Takács Quartet brings elegance and electricity to Boston concert

March 25, 2018
By Jonathan Blumhofer
The Takacs Quartet performed Friday night at Jordan Hall. Photo: Keith Saunders

The Takács Quartet performed Friday night at Jordan Hall in Boston. Photo: Keith Saunders

If it doesn’t breed contempt, as the saying suggests, familiarity can be an awfully good thing.

Take the Takács Quartet. Currently in its 43rd season, the ensemble’s membership has changed over the decades. Violinist Károly Schranz and cellist András Fejér are the sole remaining members of the original foursome. (Schranz is retiring next month and violinist Harumi Rhodes will take his place.) Accordingly, the group’s playing is marked by a sense of accomplishment and comfortability that only many years in close community can beget.

Those qualities shouldn’t be confused for complacency, though, as the quartet’s concert proved Friday night at Jordan Hall, courtesy of the Celebrity Series. Yes, it was often elegant in tone and execution. But it always pulsed with electricity and character.

This was evident from the opening bars of Mozart’s G-major Quartet, K. 387. The first of six quartets dedicated to Haydn, the piece channels many of the older composer’s trademark gestures through the younger one’s voice.

Friday’s performance teemed with energy and intensity, the Takács exaggerating the first movement’s dynamic contrasts and drawing out the whimsy behind the Minuet’s chromatic hemiolas and irregular phrases. Edward Dusinberre’s account of the slow movement’s aria-like first violin line was incandescent and the contrapuntal rigors of the finale spoke with plenty of wit, especially the movement’s abupt, surprising coda.

After the straightforward charm of the Mozart came Shostakovich’s runic String Quartet no. 11.

Written in 1966 for the Beethoven Quartet, it is, like most of the music from Shostakovich’s last decade, dark and brooding. Its sense of mystery is compounded by the aphoristic quality of its seven brief movements, all of which bear titles familiar from the Classical and Romantic eras.

On Friday, the Takács played the spare gestures of the Introduction and Finale with detached clarity. The aggressive passages – the Recitative’s savage dissonances, the Etude’s devilish bravura – burned hot. And the score’s epic Elegy and ironic Scherzo and Humoresque moments were, respectively, noble and droll. Throughout, the ensemble effectively drew out the music’s rich palette of colors and effects, particularly its various employments of glissandi.

After intermission came the night’s largest offering, Beethoven’s String Quartet no. 14, op. 131.

The C-sharp-minor quartet is one of Beethoven’s most visionary compositions. The four-movement work is prefaced by a fugue and filled in with commentary in the form of two additional, transitional movements. Expressively, it runs the gamut from the profound to the earthy and back again; in the central set of variations, the sublime and the commonplace coexist in extraordinary harmony.

Friday’s reading reveled in the music’s play of contrasts and personalities.
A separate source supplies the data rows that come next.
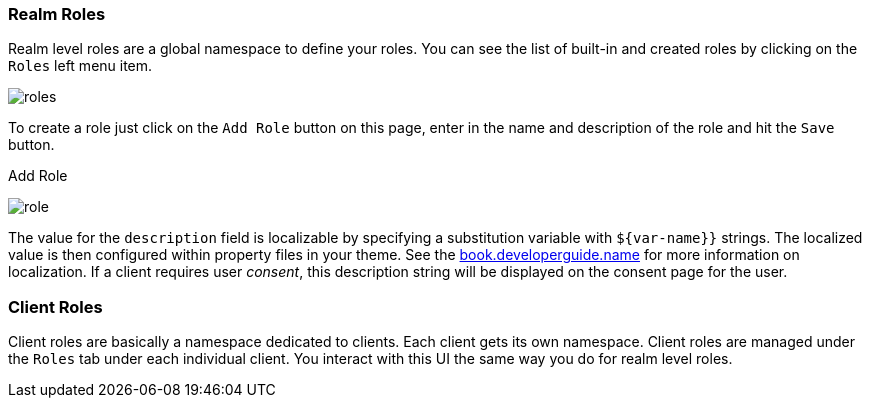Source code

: 
=== Realm Roles

Realm level roles are a global namespace to define your roles.  You can see the list of built-in and created roles
by clicking on the `Roles` left menu item.

image:../../{{book.images}}/roles.png[]

To create a role just click on the `Add Role` button on this page, enter in the name and description of the role
and hit the `Save` button.

.Add Role
image:../../{{book.images}}/role.png[]

The value for the `description` field is localizable by specifying a substitution variable with `$\{var-name}}` strings.
The localized value is then configured within property files in your theme.  See the link:{{book.developerguide.link}}[book.developerguide.name]
for more information on localization.  If a client requires user _consent_, this description string will be displayed on the
consent page for the user.

=== Client Roles

Client roles are basically a namespace dedicated to clients.  Each client gets its own namespace.  Client roles are managed
under the `Roles` tab under each individual client.  You interact with this UI the same way you do for realm level roles.

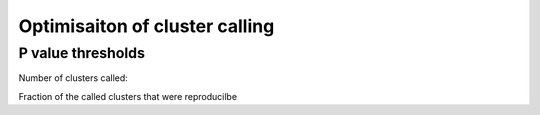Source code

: Optimisaiton of cluster calling
===============================

P value thresholds
------------------

Number of clusters called:

.. report:: Clusters.ClustersCalled
   :render: r-ggplot
   :groupby: all
   :statement: aes(x=p, y=count, col = replicate) + facet_wrap(~track, scale="free_y") + geom_line() + geom_point() + theme_bw() + xlab("P value cutoff") + ylab("Number of clusters")

   Number of clusters called at a variety of pvalue thresholds


Fraction of the called clusters that were reproducilbe

.. report:: Clusters.FractionReproducible
   :render: r-ggplot
   :groupby: slice
   :statement: aes(x=p, y=reproducible/all, col = track) + geom_line() + geom_point() + theme_bw() + xlab("P value cutoff") + ylab("Fraction of significant windows reproducilbe")
   
   Fraction of clusters called in any replicate that are reproducilbe in at least two replicates at various p value thresholds



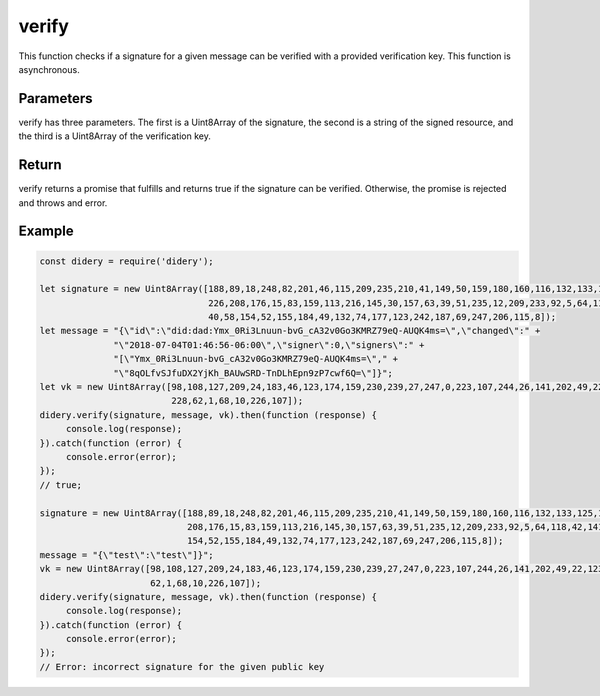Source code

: ######
verify
######
This function checks if a signature for a given message can be verified with a provided verification key. This function
is asynchronous.

Parameters
==========
verify has three parameters. The first is a Uint8Array of the signature, the second is a string of the signed resource,
and the third is a Uint8Array of the verification key.

Return
======
verify returns a promise that fulfills and returns true if the signature can be verified. Otherwise, the promise is
rejected and throws and error.

Example
=======
.. code-block:: javascript

   const didery = require('didery');

   let signature = new Uint8Array([188,89,18,248,82,201,46,115,209,235,210,41,149,50,159,180,160,116,132,133,125,134,
                                   226,208,176,15,83,159,113,216,145,30,157,63,39,51,235,12,209,233,92,5,64,118,42,141,
                                   40,58,154,52,155,184,49,132,74,177,123,242,187,69,247,206,115,8]);
   let message = "{\"id\":\"did:dad:Ymx_0Ri3Lnuun-bvG_cA32v0Go3KMRZ79eQ-AUQK4ms=\",\"changed\":" +
                 "\"2018-07-04T01:46:56-06:00\",\"signer\":0,\"signers\":" +
                 "[\"Ymx_0Ri3Lnuun-bvG_cA32v0Go3KMRZ79eQ-AUQK4ms=\"," +
                 "\"8qOLfvSJfuDX2YjKh_BAUwSRD-TnDLhEpn9zP7cwf6Q=\"]}";
   let vk = new Uint8Array([98,108,127,209,24,183,46,123,174,159,230,239,27,247,0,223,107,244,26,141,202,49,22,123,245,
                            228,62,1,68,10,226,107]);
   didery.verify(signature, message, vk).then(function (response) {
        console.log(response);
   }).catch(function (error) {
        console.error(error);
   });
   // true;

   signature = new Uint8Array([188,89,18,248,82,201,46,115,209,235,210,41,149,50,159,180,160,116,132,133,125,134,226,
                               208,176,15,83,159,113,216,145,30,157,63,39,51,235,12,209,233,92,5,64,118,42,141,40,58,
                               154,52,155,184,49,132,74,177,123,242,187,69,247,206,115,8]);
   message = "{\"test\":\"test\"]}";
   vk = new Uint8Array([98,108,127,209,24,183,46,123,174,159,230,239,27,247,0,223,107,244,26,141,202,49,22,123,245,228,
                        62,1,68,10,226,107]);
   didery.verify(signature, message, vk).then(function (response) {
        console.log(response);
   }).catch(function (error) {
        console.error(error);
   });
   // Error: incorrect signature for the given public key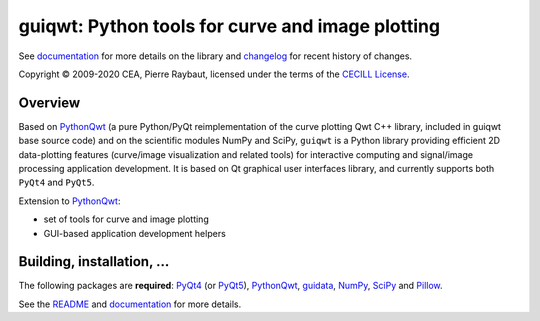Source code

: guiqwt: Python tools for curve and image plotting
=================================================

.. image:: https://raw.githubusercontent.com/PierreRaybaut/guiqwt/master/doc/images/panorama.png

See `documentation`_ for more details on the library and `changelog`_ for 
recent history of changes.

Copyright © 2009-2020 CEA, Pierre Raybaut, licensed under the terms of the 
`CECILL License`_.

.. _documentation: https://guiqwt.readthedocs.io/en/latest/
.. _changelog: https://github.com/PierreRaybaut/guiqwt/blob/master/CHANGELOG.md
.. _CECILL License: https://github.com/PierreRaybaut/guiqwt/blob/master/Licence_CeCILL_V2-en.txt


Overview
--------

Based on `PythonQwt`_ (a pure Python/PyQt reimplementation of the curve 
plotting Qwt C++ library, included in guiqwt base source code) and on the 
scientific modules NumPy and SciPy, ``guiqwt`` is a Python library providing 
efficient 2D data-plotting features (curve/image visualization and related 
tools) for interactive computing and signal/image processing application 
development. It is based on Qt graphical user interfaces library, and 
currently supports both ``PyQt4`` and ``PyQt5``.

Extension to `PythonQwt`_:

* set of tools for curve and image plotting
* GUI-based application development helpers

.. _PythonQwt: https://pypi.python.org/pypi/PythonQwt


Building, installation, ...
---------------------------

The following packages are **required**: `PyQt4`_ (or `PyQt5`_), 
`PythonQwt`_, `guidata`_, `NumPy`_, `SciPy`_ and `Pillow`_.

.. _PyQt4: https://pypi.python.org/pypi/PyQt4
.. _PyQt5: https://pypi.python.org/pypi/PyQt5
.. _PythonQwt: https://pypi.python.org/pypi/PythonQwt
.. _guidata: https://pypi.python.org/pypi/guidata
.. _NumPy: https://pypi.python.org/pypi/NumPy
.. _SciPy: https://pypi.python.org/pypi/SciPy
.. _Pillow: https://pypi.python.org/pypi/Pillow

See the `README`_ and `documentation`_ for more details.

.. _README: https://github.com/PierreRaybaut/guiqwt/blob/master/README.md


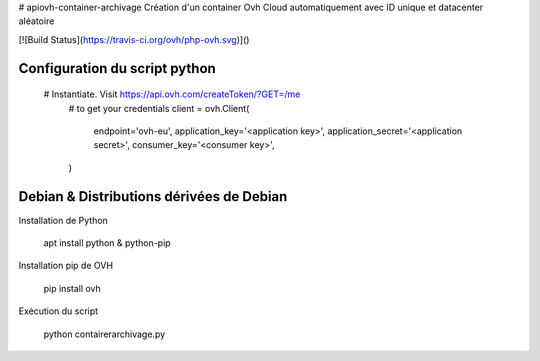 # apiovh-container-archivage
Création d'un container Ovh Cloud automatiquement avec ID unique et datacenter aléatoire

.. image:: https://github.com/ovh/python-ovh/raw/master/docs/img/logo.png
           :alt: Python & OVH APIs


[![Build Status](https://travis-ci.org/ovh/php-ovh.svg)]()

Configuration du script python
----------

  # Instantiate. Visit https://api.ovh.com/createToken/?GET=/me
    # to get your credentials
    client = ovh.Client(
        endpoint='ovh-eu',
        application_key='<application key>',
        application_secret='<application secret>',
        consumer_key='<consumer key>',
    )

Debian & Distributions dérivées de Debian
----------

Installation de Python

    apt install python & python-pip

Installation pip de OVH

    pip install ovh
    
Exécution du script

    python contairerarchivage.py
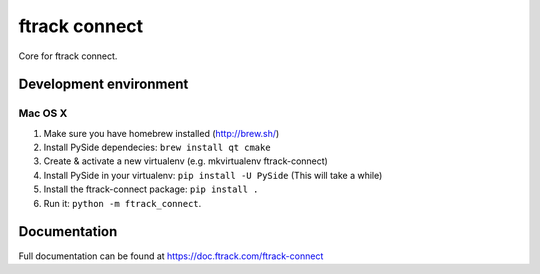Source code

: ##############
ftrack connect
##############

Core for ftrack connect.

***********************
Development environment
***********************

Mac OS X
========

1. Make sure you have homebrew installed (http://brew.sh/)
2. Install PySide dependecies: ``brew install qt cmake``
3. Create & activate a new virtualenv (e.g. mkvirtualenv ftrack-connect)
4. Install PySide in your virtualenv: ``pip install -U PySide`` (This will take a while)
5. Install the ftrack-connect package: ``pip install .``
6. Run it: ``python -m ftrack_connect``.

*************
Documentation
*************

Full documentation can be found at https://doc.ftrack.com/ftrack-connect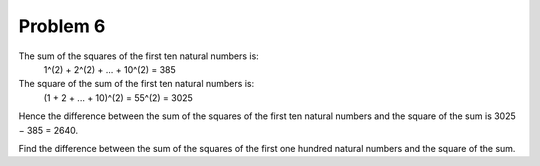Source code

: Problem 6
=========

The sum of the squares of the first ten natural numbers is:
    1^(2) + 2^(2) + ... + 10^(2) = 385

The square of the sum of the first ten natural numbers is:
    (1 + 2 + ... + 10)^(2) = 55^(2) = 3025

Hence the difference between the sum of the squares of the first ten 
natural numbers and the square of the sum is 3025 − 385 = 2640.

Find the difference between the sum of the squares of the first one 
hundred natural numbers and the square of the sum.

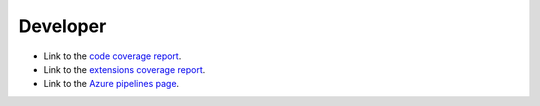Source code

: Developer
=========

* Link to the `code coverage report <coverage/index.html>`_.
* Link to the `extensions coverage report <coverage-extensions/index.html>`_.
* Link to the `Azure pipelines page <https://dev.azure.com/rodluger/starry/_build>`_.
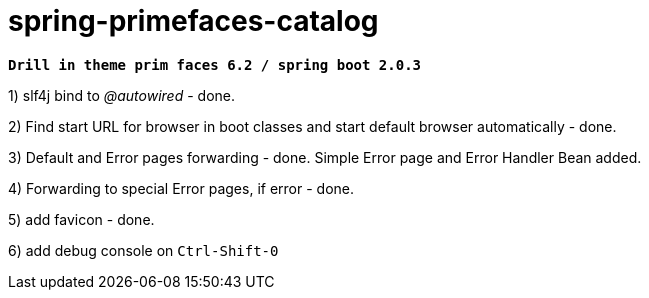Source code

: = spring-primefaces-catalog

`*Drill in theme prim faces 6.2 / spring boot 2.0.3*`


1) slf4j bind to _@autowired_ - done.

2) Find start URL for browser in boot classes and start default browser automatically - done.

3) Default and Error pages forwarding - done. Simple Error page and Error Handler Bean added.

4) Forwarding to special Error pages, if error - done.

5) add favicon - done.

6) add debug console on `Ctrl-Shift-0`
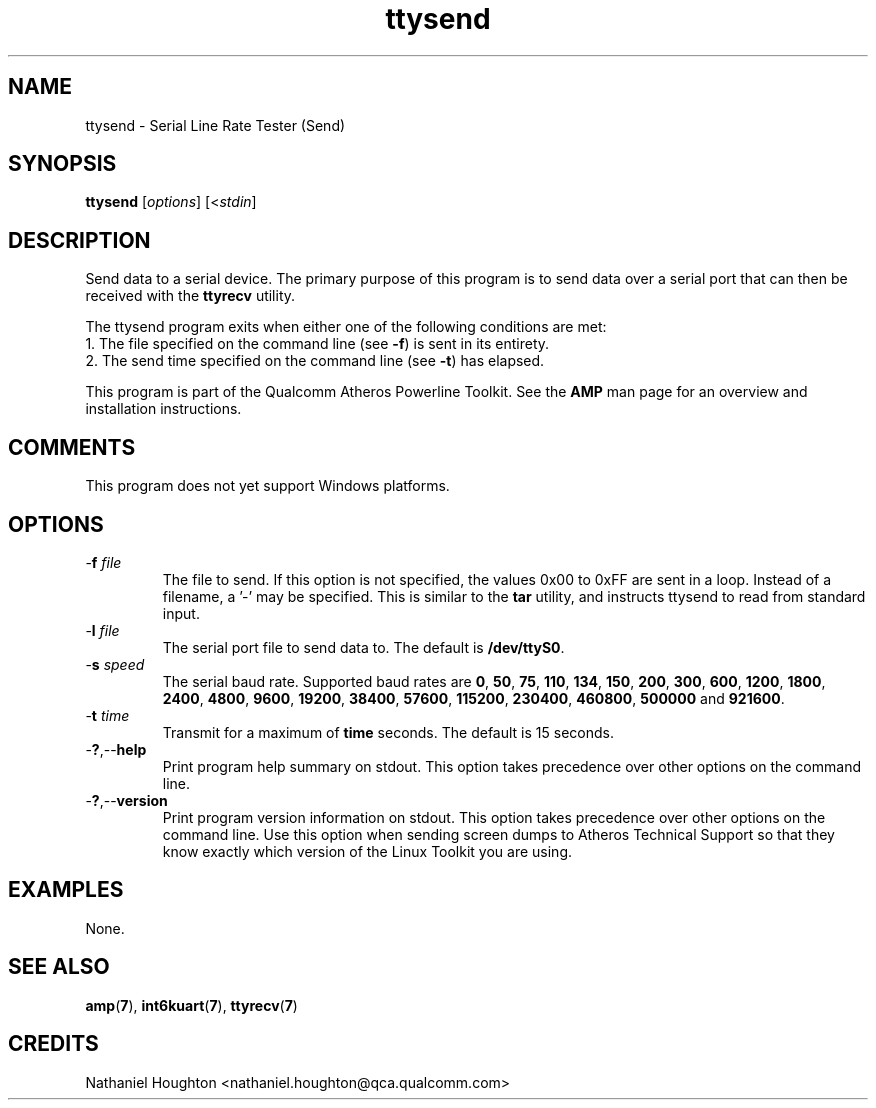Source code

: .TH ttysend 1 "April 2013" "plc-utils-2.1.5" "Qualcomm Atheros Powerline Toolkit"

.SH NAME
ttysend - Serial Line Rate Tester (Send)

.SH SYNOPSIS
.BR ttysend
.RI [ options ] 
.RI [< stdin ]

.SH DESCRIPTION
Send data to a serial device.
The primary purpose of this program is to send data over a serial port that can then be received with the \fBttyrecv\fR utility.

.PP
The ttysend program exits when either one of the following conditions are met:
    1.
The file specified on the command line (see \fB-f\fR) is sent in its entirety.
    2.
The send time specified on the command line (see \fB-t\fR) has elapsed.

.PP
This program is part of the Qualcomm Atheros Powerline Toolkit.
See the \fBAMP\fR man page for an overview and installation instructions.

.SH COMMENTS
This program does not yet support Windows platforms.

.SH OPTIONS

.TP
-\fBf \fIfile\fR
The file to send.
If this option is not specified, the values 0x00 to 0xFF are sent in a loop.
Instead of a filename, a '-' may be specified.
This is similar to the \fBtar\fR utility, and instructs ttysend to read from standard input.

.TP
-\fBl \fIfile\fR
The serial port file to send data to.
The default is \fB/dev/ttyS0\fR.

.TP
-\fBs \fIspeed\fR
The serial baud rate.
Supported baud rates are \fB0\fR, \fB50\fR, \fB75\fR, \fB110\fR, \fB134\fR, \fB150\fR, \fB200\fR, \fB300\fR, \fB600\fR, \fB1200\fR, \fB1800\fR, \fB2400\fR, \fB4800\fR, \fB9600\fR, \fB19200\fR, \fB38400\fR, \fB57600\fR, \fB115200\fR, \fB230400\fR, \fB460800\fR, \fB500000\fR and \fB921600\fR.

.TP
-\fBt \fItime\fR
Transmit for a maximum of \fBtime\fR seconds.
The default is 15 seconds.

.TP
.RB - ? ,-- help
Print program help summary on stdout.
This option takes precedence over other options on the command line.

.TP
.RB - ? ,-- version
Print program version information on stdout.
This option takes precedence over other options on the command line.
Use this option when sending screen dumps to Atheros Technical Support so that they know exactly which version of the Linux Toolkit you are using.

.SH EXAMPLES
None.

.SH SEE ALSO
.BR amp ( 7 ),
.BR int6kuart ( 7 ),
.BR ttyrecv ( 7 )

.SH CREDITS
 Nathaniel Houghton <nathaniel.houghton@qca.qualcomm.com>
Its opening fugue was smooth-textured and, while taken at a true Adagio ma non troppo, eloquently paced. The fluid second movement was suitably jaunty and the short third quizzical.

Its central Andante ma non troppo brought out some of the finest playing of the evening: plucky articulations of the movement’s many canonic figures, sleekly dovetailed gestures, and passionate lyricism across the group. Cellist Fejér’s interjections in its fourth variation were particularly spunky.

To conclude the work, the Takács emphasized the stark, expressive distance between the rustic jollity of the Scherzo (realized with lots of vigor) and the strict sobriety of the finale, its reprise of snatches from the opening fugue peeking ominously through. Their account of the ruminative Adagio that comes in between was conspicuously direct.

Afterwards, Friday’s audience brought the group back for multiple bows. They gave no encores, but none were needed: Beethoven’s word, on this night at least, was the ultimate one.